• _Source document_
►

After a period of some six years, Mzee Nsibambi decided to retire and to go into self employment. His employers gave his savings back to him (120 rupees) to which he added more money that he had saved as a canteen attendant and went back to Kalisizo where he opened up a wholesale shop that competed fairly well with those owned by Indians,” Kagolo shares about his background.

Kagolo who was born in 1940 and went to school in Bombo (Primary School) and Kabonge Junior Secondary School ,but he had to end his academic career suddenly in1957 on the orders of his father who wanted him to assist him  in the operations of the wholesale shop.  “He was getting on in years and there was a lot of work in the shop. He told me that he wanted at least one of his children to take up the business and develop it further in case he suddenly died. My elder brothers had gone off to live their own lives as businessmen. So I came over to join him. But there were so many challenges for me. My dad was such a good mathematician that he could do all the calculations mentally without any need for pen and paper. Even after the arrival of calculators if you used it and still came up with the wrong result he would point it out to you,” Kagolo says.  

The young Kagolo soon realised that they were dealing with so many suppliers and customers yet he did not know anything about accounts and things such as bookkeeping, salesmanship, invoice, delivery note etc. So he decided to register for a correspondence course in business education with the Union College South Africa as he worked at the shop and successfully completed the course in 1963.  

He remembers a period when a movement known as Bataka Party  or Bataka BU  was started by Ignatius Kangave Musasizi and Uganda National Movement of  Augustine Kamya who rallied Africans to stop  buying from shops owned by Indians. 

“The main complaint was that Indians were suspected of racism and being unfair in their dealings with African traders,” Kagolo explained.

◄

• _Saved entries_
►

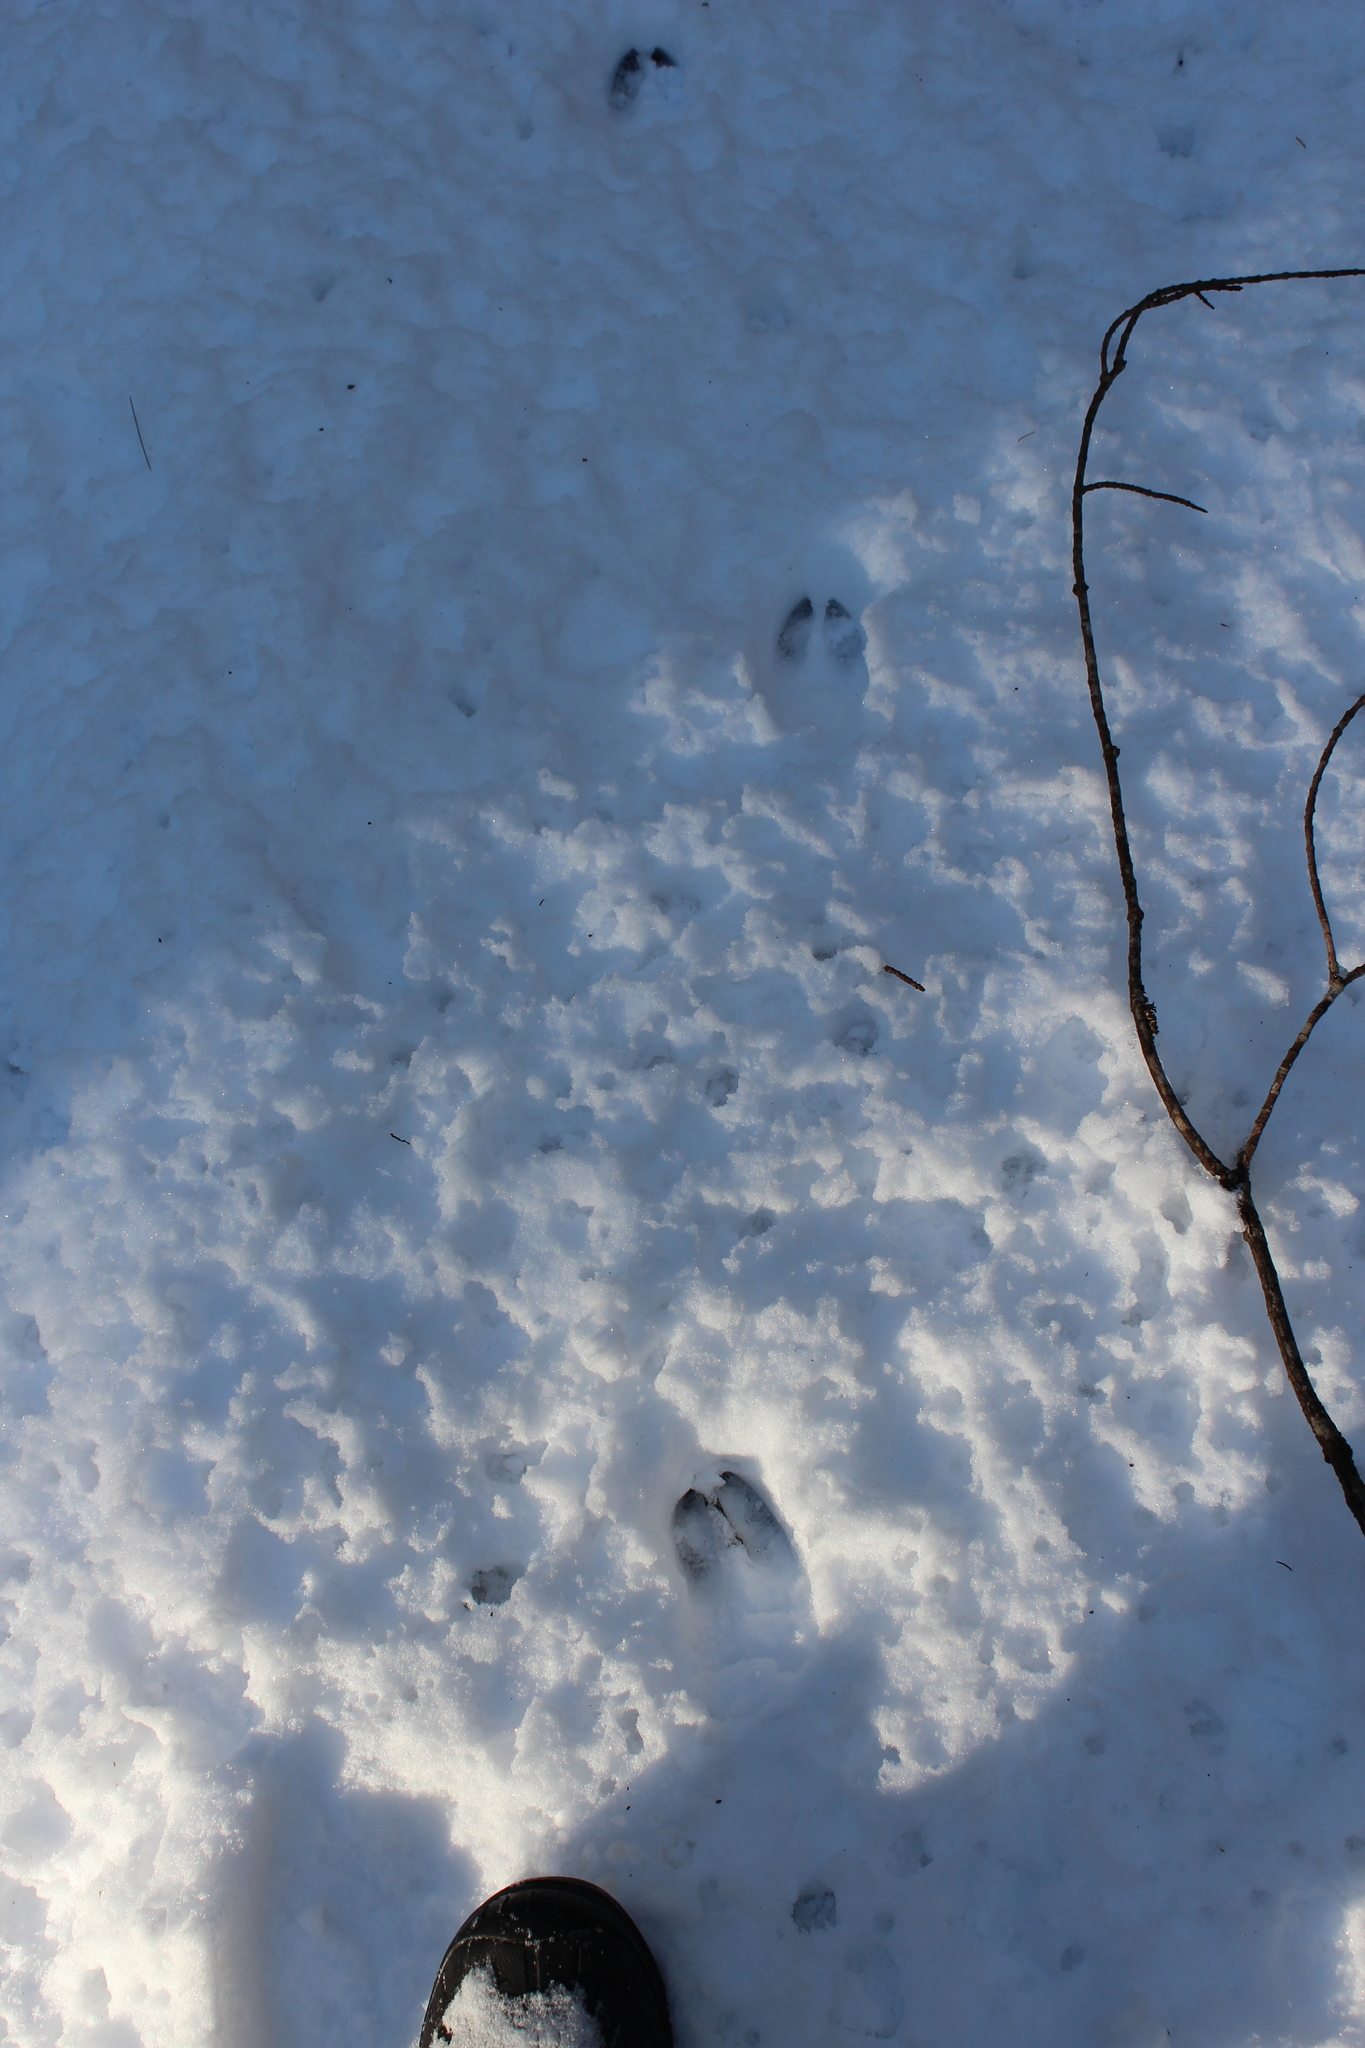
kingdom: Animalia
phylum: Chordata
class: Mammalia
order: Artiodactyla
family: Cervidae
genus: Odocoileus
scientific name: Odocoileus virginianus
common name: White-tailed deer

◄

• _To do_
• 1. According to the text about Kagolo, in what year did he finish his correspondence course in business education?
• 2. From the text about Kagolo, extract the stretch from "The young Kagolo" through "owned by Indians.".

• _Outputs for the tasks_
• 1. 1963

• 2.
The young Kagolo soon realised that they were dealing with so many suppliers and customers yet he did not know anything about accounts and things such as bookkeeping, salesmanship, invoice, delivery note etc. So he decided to register for a correspondence course in business education with the Union College South Africa as he worked at the shop and successfully completed the course in 1963.  

He remembers a period when a movement known as Bataka Party  or Bataka BU  was started by Ignatius Kangave Musasizi and Uganda National Movement of  Augustine Kamya who rallied Africans to stop  buying from shops owned by Indians.